• _WORK INSTRUCTIONS_
Scan the data below for the string "pixels". Copy every line where it appears.

Document layout analysis data:
▬▬▬▬▬▬

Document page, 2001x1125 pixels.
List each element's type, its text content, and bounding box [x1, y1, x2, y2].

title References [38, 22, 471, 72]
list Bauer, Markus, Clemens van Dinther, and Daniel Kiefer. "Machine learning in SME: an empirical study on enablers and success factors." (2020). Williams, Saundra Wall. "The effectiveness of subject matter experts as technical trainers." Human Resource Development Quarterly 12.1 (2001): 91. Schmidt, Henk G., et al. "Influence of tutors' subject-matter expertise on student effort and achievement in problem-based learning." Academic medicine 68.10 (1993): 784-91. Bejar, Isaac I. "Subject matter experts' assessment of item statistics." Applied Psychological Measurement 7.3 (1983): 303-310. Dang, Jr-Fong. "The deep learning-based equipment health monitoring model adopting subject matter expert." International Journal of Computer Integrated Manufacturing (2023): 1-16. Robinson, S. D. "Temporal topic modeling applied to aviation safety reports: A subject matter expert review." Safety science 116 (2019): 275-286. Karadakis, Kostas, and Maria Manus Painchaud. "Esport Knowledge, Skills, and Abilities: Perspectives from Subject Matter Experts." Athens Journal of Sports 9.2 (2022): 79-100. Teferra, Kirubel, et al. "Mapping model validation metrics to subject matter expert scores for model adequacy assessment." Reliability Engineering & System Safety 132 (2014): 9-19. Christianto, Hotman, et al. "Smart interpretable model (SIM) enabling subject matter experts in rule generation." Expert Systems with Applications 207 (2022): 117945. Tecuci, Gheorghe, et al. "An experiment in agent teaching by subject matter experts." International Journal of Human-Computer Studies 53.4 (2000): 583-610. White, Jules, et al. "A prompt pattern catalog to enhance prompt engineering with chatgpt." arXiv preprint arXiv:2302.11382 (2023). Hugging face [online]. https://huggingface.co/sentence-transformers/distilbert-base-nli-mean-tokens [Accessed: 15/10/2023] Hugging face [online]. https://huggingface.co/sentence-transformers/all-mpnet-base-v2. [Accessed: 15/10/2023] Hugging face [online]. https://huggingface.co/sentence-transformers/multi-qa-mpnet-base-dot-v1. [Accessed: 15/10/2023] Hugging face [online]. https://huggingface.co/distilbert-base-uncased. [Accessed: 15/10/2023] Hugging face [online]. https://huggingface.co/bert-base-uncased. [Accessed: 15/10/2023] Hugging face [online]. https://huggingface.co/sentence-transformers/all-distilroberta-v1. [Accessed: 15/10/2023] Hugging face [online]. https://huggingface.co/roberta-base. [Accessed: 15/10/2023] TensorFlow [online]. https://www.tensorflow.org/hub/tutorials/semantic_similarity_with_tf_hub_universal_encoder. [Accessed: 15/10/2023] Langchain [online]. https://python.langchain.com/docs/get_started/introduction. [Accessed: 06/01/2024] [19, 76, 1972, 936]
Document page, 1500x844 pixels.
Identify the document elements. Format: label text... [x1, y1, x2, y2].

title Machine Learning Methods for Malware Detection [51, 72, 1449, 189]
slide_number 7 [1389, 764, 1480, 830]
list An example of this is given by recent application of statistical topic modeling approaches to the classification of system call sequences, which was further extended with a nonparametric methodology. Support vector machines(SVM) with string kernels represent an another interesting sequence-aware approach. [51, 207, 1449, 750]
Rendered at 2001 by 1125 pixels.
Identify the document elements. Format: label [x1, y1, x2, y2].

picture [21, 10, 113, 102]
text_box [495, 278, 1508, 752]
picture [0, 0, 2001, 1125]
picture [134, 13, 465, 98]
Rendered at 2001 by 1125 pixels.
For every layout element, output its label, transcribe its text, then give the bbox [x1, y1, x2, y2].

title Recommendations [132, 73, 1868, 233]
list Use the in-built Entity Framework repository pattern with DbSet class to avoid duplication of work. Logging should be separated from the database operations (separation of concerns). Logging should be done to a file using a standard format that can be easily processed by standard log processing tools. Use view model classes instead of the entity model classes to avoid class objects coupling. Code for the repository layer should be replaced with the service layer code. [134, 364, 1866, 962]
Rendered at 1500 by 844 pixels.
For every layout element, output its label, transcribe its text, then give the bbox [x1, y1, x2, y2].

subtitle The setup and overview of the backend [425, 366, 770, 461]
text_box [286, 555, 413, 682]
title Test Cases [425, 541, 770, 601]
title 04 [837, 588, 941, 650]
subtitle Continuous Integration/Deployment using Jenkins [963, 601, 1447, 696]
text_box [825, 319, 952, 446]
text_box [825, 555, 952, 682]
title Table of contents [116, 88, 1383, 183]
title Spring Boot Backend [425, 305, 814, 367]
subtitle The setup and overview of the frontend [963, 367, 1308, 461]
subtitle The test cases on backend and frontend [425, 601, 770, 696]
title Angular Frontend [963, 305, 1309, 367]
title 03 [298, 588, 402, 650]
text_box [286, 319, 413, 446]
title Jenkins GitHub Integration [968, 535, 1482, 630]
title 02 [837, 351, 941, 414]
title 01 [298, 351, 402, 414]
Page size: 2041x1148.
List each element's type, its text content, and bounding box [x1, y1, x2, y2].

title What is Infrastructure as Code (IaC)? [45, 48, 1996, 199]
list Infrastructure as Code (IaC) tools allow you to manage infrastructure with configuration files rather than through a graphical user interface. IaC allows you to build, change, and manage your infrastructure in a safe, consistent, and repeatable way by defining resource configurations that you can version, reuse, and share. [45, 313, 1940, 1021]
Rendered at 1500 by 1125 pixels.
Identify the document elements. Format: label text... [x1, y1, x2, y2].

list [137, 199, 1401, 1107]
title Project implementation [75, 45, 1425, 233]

▬▬▬▬▬▬

• _ANSWER BOX_
Document page, 2001x1125 pixels.
Document page, 1500x844 pixels.
Rendered at 2001 by 1125 pixels.
Rendered at 2001 by 1125 pixels.
Rendered at 1500 by 844 pixels.
Rendered at 1500 by 1125 pixels.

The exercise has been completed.